Mr Pyne: Mr Speaker, I rise on a point of order.

The SPEAKER: What is this different point of order?

Mr Pyne: The first point of order was on direct relevance; this one is to point out to you that he is defying your ruling.

The SPEAKER: I think I am the best observer of whether or not someone is defying my ruling. I call the Treasurer.

Mr SWAN: I was talking about the strength of our economic fundamentals. We have the AAA credit rating—the sovereign, gold plated AAA credit rating—from the three major global credit rating agencies for the first time in our history, something which was not ever achieved by those on that side of House who every day of the week go around the place talking down our economy. We are determined to deliver tax reform to keep our economy strong. Those on that side of the House want to give a tax cut to Gina Rinehart and Clive Palmer and they want to stop a tax cut to 2.7 million small businesses around our country. To keep our economy strong, we need good budget policy, we need tax reform and we need people who are serious about good economic policy. What we have on the other side is simply a rabble.

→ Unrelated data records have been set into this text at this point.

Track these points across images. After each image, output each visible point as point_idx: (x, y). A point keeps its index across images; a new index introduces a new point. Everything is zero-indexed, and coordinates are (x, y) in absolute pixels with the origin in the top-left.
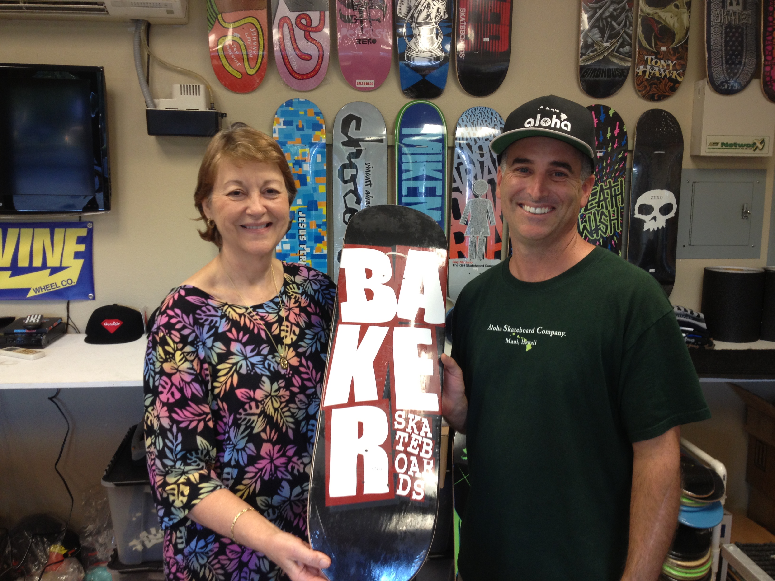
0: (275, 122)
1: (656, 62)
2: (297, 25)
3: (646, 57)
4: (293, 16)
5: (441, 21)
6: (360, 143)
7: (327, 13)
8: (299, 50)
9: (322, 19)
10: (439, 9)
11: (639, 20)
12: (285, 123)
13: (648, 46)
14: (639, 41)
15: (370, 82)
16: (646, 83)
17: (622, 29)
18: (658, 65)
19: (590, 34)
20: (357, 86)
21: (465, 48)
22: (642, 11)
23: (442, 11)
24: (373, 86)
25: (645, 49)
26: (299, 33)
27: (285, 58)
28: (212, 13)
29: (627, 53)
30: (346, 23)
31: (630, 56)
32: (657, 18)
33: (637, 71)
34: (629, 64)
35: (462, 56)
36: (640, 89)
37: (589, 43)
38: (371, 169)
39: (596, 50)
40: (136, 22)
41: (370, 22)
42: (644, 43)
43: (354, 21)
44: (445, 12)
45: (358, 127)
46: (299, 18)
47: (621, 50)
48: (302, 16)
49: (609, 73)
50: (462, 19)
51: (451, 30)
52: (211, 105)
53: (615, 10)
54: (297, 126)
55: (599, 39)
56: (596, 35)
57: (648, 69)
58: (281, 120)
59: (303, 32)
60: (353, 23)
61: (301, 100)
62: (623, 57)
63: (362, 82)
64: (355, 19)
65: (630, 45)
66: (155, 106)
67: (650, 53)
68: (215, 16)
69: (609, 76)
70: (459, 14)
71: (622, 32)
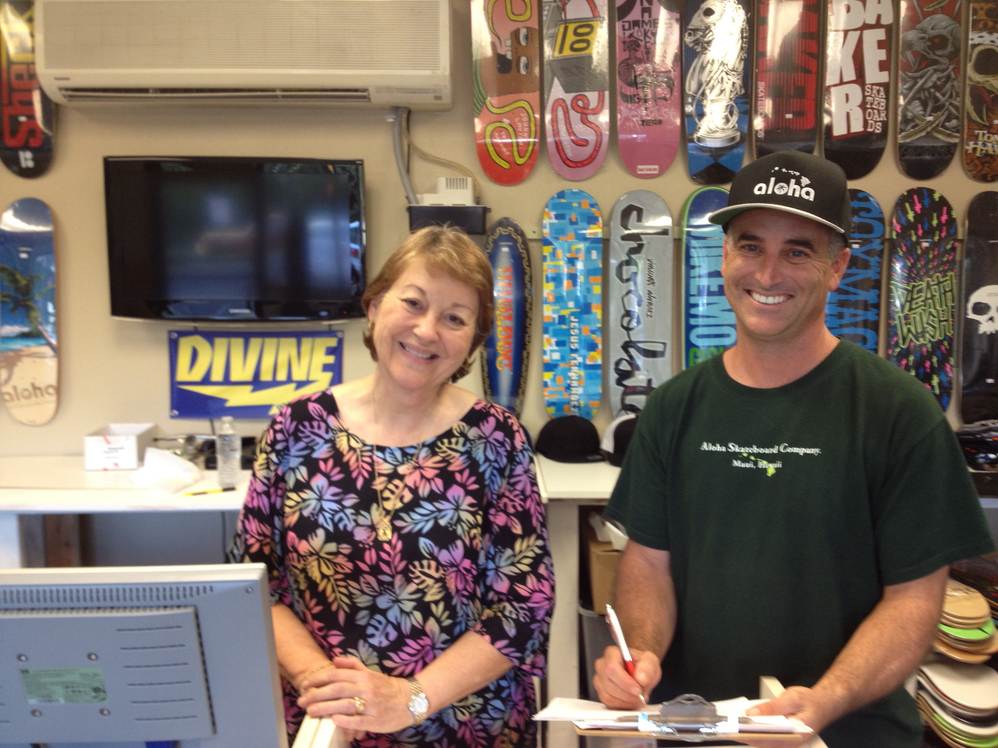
0: (545, 216)
1: (989, 138)
2: (573, 108)
3: (977, 132)
4: (568, 98)
5: (737, 98)
6: (642, 237)
7: (607, 93)
8: (575, 135)
9: (601, 100)
10: (734, 83)
11: (968, 90)
12: (557, 217)
13: (978, 120)
14: (968, 114)
15: (654, 168)
16: (977, 162)
17: (947, 101)
18: (991, 140)
19: (910, 108)
20: (639, 172)
21: (765, 127)
22: (970, 79)
23: (737, 86)
24: (656, 172)
25: (976, 122)
26: (575, 116)
27: (558, 145)
28: (479, 97)
29: (954, 128)
30: (628, 103)
31: (957, 131)
32: (988, 87)
33: (967, 148)
34: (956, 140)
35: (761, 135)
36: (970, 169)
37: (909, 117)
38: (654, 266)
39: (917, 125)
40: (396, 109)
41: (655, 101)
42: (974, 116)
43: (636, 100)
44: (741, 87)
45: (639, 219)
46: (575, 99)
47: (947, 124)
48: (579, 98)
49: (932, 150)
50: (761, 94)
51: (747, 107)
52: (477, 199)
53: (939, 79)
54: (570, 220)
55: (922, 112)
56: (917, 108)
57: (980, 146)
58: (553, 214)
59: (579, 115)
60: (636, 103)
61: (574, 190)
62: (949, 132)
63: (643, 169)
64: (638, 98)
65: (957, 118)
66: (417, 201)
67: (982, 127)
68: (483, 101)
69: (933, 155)
70: (757, 88)
71: (947, 104)
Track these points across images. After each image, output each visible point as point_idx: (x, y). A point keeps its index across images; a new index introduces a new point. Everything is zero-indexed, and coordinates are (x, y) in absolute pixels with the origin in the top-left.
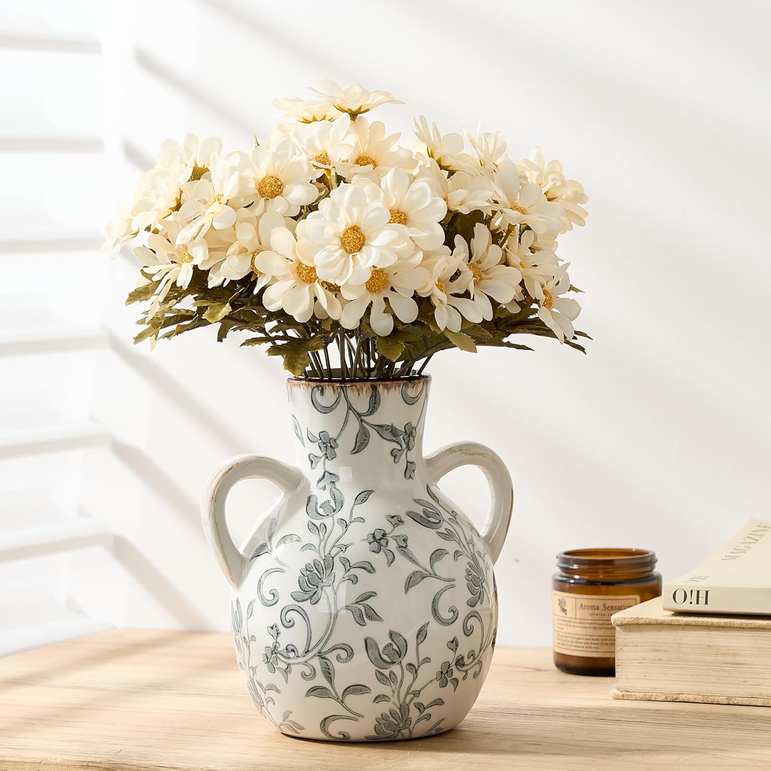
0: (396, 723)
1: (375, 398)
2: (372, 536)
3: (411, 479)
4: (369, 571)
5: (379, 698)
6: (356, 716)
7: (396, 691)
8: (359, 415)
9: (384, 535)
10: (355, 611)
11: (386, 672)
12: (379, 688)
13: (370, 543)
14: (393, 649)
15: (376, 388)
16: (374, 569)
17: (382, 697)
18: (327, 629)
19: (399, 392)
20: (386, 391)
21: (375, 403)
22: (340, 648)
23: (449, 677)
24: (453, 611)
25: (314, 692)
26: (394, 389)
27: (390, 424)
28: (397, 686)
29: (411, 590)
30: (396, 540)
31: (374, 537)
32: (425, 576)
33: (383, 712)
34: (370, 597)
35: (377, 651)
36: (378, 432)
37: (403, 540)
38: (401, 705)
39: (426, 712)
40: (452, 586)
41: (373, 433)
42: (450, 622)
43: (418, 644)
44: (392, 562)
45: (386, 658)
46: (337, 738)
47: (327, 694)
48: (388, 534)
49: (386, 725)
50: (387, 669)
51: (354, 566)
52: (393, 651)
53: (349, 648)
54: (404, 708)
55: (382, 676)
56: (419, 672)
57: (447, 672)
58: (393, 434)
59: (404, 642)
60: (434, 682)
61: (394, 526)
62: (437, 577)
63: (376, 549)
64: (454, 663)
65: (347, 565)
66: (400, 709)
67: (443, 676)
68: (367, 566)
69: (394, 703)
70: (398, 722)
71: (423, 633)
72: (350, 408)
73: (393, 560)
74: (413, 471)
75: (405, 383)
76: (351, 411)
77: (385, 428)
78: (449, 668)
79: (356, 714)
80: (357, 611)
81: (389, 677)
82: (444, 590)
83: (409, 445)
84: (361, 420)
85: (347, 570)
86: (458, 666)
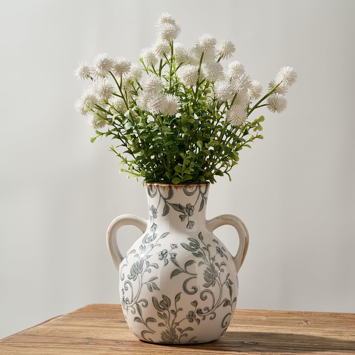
0: (170, 336)
1: (171, 192)
2: (161, 252)
3: (190, 229)
4: (156, 268)
5: (160, 324)
6: (153, 332)
7: (167, 322)
8: (165, 199)
9: (166, 252)
10: (149, 285)
11: (162, 313)
12: (160, 320)
13: (159, 255)
14: (164, 303)
15: (171, 187)
16: (158, 267)
17: (161, 324)
18: (138, 292)
19: (183, 190)
20: (176, 189)
21: (171, 194)
22: (143, 301)
23: (194, 318)
24: (194, 288)
25: (136, 319)
26: (180, 188)
27: (179, 204)
28: (168, 320)
29: (174, 277)
30: (171, 255)
31: (162, 253)
32: (181, 271)
33: (163, 331)
34: (155, 279)
35: (157, 303)
36: (173, 207)
37: (174, 255)
38: (171, 329)
39: (184, 332)
40: (195, 277)
41: (171, 207)
42: (192, 293)
43: (176, 302)
44: (166, 264)
45: (161, 306)
46: (149, 341)
47: (140, 321)
48: (169, 252)
49: (166, 337)
50: (162, 312)
51: (150, 265)
52: (164, 304)
53: (146, 301)
54: (173, 330)
55: (160, 315)
56: (177, 314)
57: (192, 316)
58: (180, 208)
59: (169, 300)
60: (185, 320)
61: (172, 249)
62: (187, 272)
63: (161, 258)
64: (196, 312)
65: (148, 264)
66: (171, 330)
67: (190, 317)
68: (156, 266)
69: (167, 327)
70: (171, 336)
71: (178, 297)
72: (161, 196)
73: (167, 264)
74: (192, 225)
75: (185, 186)
76: (161, 197)
77: (176, 205)
78: (193, 314)
79: (152, 331)
80: (150, 285)
81: (163, 315)
82: (190, 279)
83: (189, 214)
84: (165, 201)
85: (148, 267)
86: (198, 313)
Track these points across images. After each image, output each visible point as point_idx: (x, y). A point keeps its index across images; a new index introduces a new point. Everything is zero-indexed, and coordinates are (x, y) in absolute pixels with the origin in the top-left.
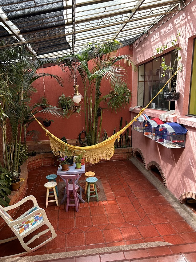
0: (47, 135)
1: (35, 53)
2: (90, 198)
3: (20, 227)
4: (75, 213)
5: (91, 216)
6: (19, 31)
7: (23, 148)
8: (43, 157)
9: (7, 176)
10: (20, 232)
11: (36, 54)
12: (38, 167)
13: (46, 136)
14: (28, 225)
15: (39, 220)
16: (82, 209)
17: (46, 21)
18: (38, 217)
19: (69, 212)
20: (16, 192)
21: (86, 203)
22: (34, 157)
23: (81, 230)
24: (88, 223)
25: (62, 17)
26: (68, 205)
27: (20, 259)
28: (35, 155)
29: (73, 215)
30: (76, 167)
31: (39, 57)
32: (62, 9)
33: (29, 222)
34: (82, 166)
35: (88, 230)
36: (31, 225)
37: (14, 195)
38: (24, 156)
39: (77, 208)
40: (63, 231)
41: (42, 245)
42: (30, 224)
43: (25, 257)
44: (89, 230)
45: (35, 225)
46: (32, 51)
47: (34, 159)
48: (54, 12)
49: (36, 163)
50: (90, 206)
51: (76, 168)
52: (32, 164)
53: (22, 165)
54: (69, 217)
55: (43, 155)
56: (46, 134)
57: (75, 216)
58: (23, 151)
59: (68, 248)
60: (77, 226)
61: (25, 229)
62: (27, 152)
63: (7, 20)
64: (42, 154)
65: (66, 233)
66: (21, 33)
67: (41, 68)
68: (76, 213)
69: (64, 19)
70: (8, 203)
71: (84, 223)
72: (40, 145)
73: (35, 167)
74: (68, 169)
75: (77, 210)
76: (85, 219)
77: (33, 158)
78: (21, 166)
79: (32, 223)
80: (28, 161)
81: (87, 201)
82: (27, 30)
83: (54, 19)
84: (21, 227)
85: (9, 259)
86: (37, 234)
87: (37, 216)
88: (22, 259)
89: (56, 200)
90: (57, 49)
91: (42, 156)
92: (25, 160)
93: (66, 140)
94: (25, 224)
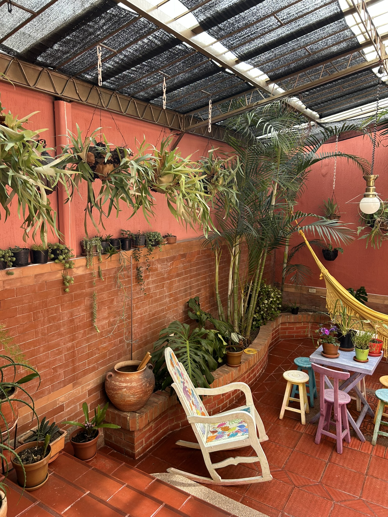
0: (323, 277)
1: (314, 113)
2: (378, 435)
3: (211, 432)
4: (332, 453)
5: (366, 475)
6: (265, 77)
7: (272, 295)
8: (312, 321)
9: (220, 336)
10: (209, 439)
11: (318, 116)
12: (299, 337)
13: (321, 279)
14: (224, 433)
15: (242, 433)
16: (353, 451)
17: (314, 47)
18: (244, 426)
19: (322, 445)
20: (232, 369)
21: (369, 443)
22: (293, 316)
23: (330, 493)
24: (351, 487)
25: (347, 32)
26: (321, 431)
27: (194, 486)
28: (297, 314)
29: (328, 455)
30: (355, 357)
31: (324, 120)
32: (339, 16)
33: (227, 429)
34: (370, 359)
35: (345, 501)
36: (228, 435)
37: (227, 372)
38: (273, 309)
39: (340, 445)
40: (292, 479)
41: (242, 483)
42: (227, 433)
43: (203, 487)
44: (348, 503)
45: (234, 438)
46: (305, 110)
47: (293, 321)
48: (325, 27)
49: (297, 328)
50: (373, 454)
51: (355, 359)
52: (287, 329)
53: (265, 324)
54: (316, 455)
55: (312, 315)
56: (321, 275)
57: (330, 460)
58: (271, 299)
59: (286, 514)
60: (324, 482)
61: (217, 438)
62: (278, 304)
63: (237, 62)
64: (311, 313)
65: (295, 483)
66: (273, 79)
67: (333, 141)
68: (334, 454)
69: (354, 35)
70: (210, 383)
71: (343, 482)
72: (312, 294)
73: (293, 337)
74: (336, 356)
75: (338, 450)
76: (350, 475)
77: (292, 318)
78: (264, 326)
79: (230, 432)
80: (280, 320)
81: (370, 440)
82: (281, 73)
83: (330, 41)
84: (213, 432)
85: (180, 476)
86: (234, 457)
87: (244, 424)
88: (197, 487)
89: (302, 411)
90: (363, 100)
91: (310, 317)
92: (274, 318)
93: (367, 295)
94: (220, 430)
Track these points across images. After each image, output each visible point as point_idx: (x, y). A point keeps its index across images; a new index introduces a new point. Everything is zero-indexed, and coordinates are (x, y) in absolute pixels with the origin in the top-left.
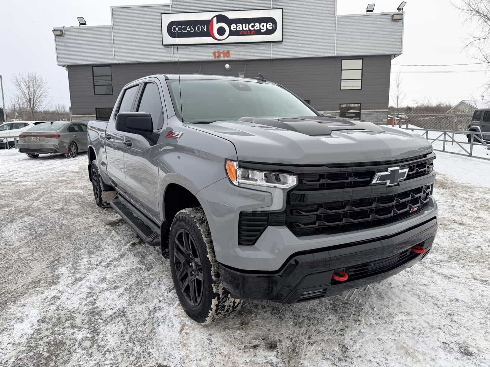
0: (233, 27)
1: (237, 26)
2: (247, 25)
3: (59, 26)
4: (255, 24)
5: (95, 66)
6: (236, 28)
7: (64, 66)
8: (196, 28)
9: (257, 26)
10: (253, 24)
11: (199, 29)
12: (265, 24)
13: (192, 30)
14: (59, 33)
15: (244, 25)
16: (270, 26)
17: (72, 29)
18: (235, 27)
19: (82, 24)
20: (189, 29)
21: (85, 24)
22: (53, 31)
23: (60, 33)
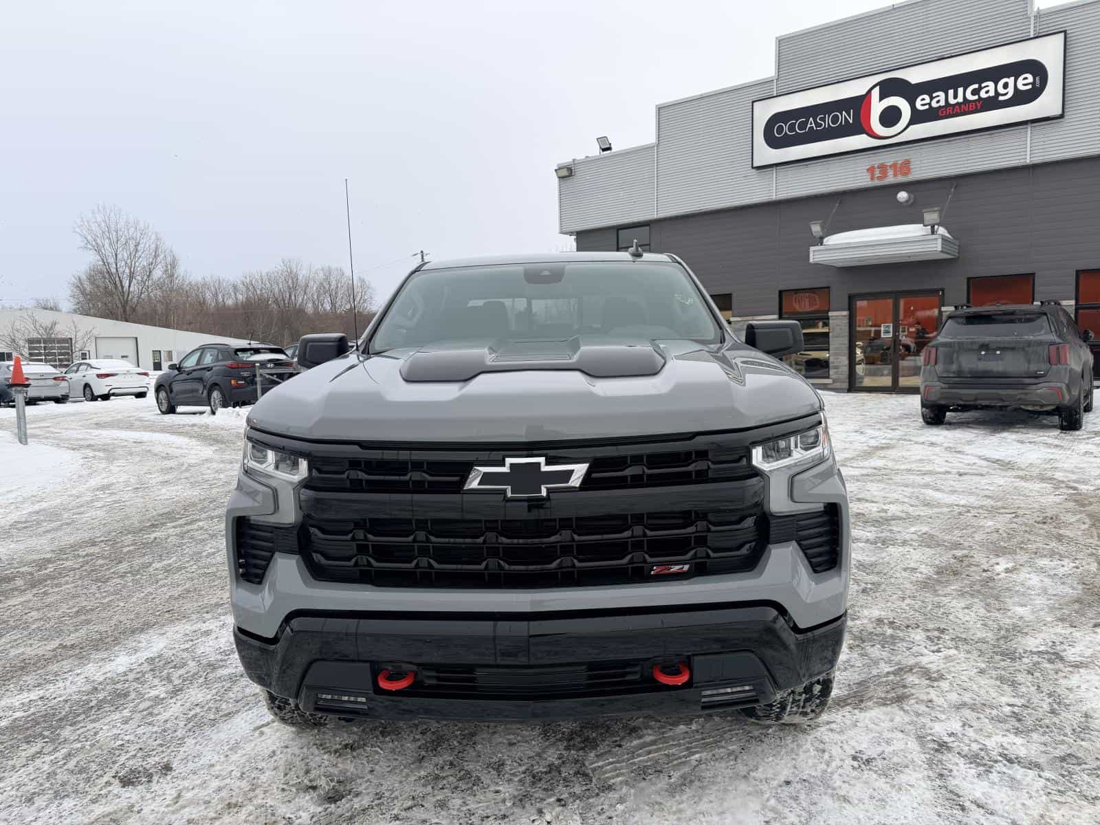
0: (921, 103)
1: (932, 98)
2: (960, 90)
3: (566, 159)
4: (983, 85)
5: (621, 229)
6: (930, 104)
7: (571, 233)
8: (829, 119)
9: (989, 89)
10: (976, 86)
11: (835, 119)
12: (1012, 79)
13: (818, 125)
14: (564, 172)
15: (951, 92)
16: (1025, 82)
17: (588, 161)
18: (928, 100)
19: (604, 150)
20: (813, 125)
21: (609, 149)
22: (556, 170)
23: (567, 173)
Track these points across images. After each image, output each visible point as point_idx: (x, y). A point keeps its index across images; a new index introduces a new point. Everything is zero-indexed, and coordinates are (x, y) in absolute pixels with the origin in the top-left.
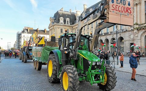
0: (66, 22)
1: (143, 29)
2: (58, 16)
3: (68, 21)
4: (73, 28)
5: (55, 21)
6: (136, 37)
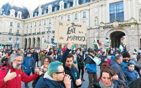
0: (17, 15)
1: (110, 27)
2: (8, 8)
3: (20, 15)
4: (25, 22)
5: (4, 12)
6: (102, 34)
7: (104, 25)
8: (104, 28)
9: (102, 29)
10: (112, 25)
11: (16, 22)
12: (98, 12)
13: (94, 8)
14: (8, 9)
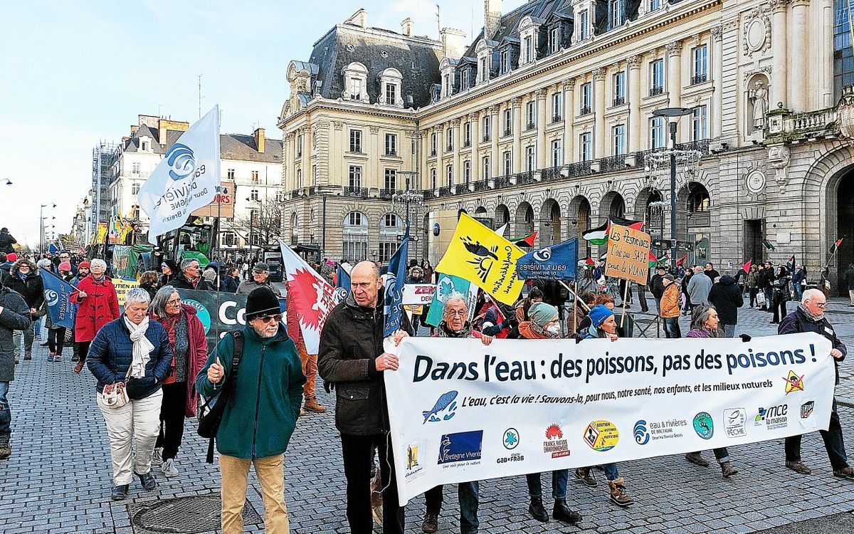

Ms Gillard: It being past 3.30 pm, I ask that further questions be placed on the Notice Paper.

Mr Hockey interjecting

The SPEAKER: The honourable member for North Sydney will resume his seat.

Ms GILLARD: The opposition understood that would be the position.

Mr Hockey interjecting

The SPEAKER: The honourable member for North Sydney will remove himself from the House under standing order 94(a).

The member for North Sydney then left the chamber.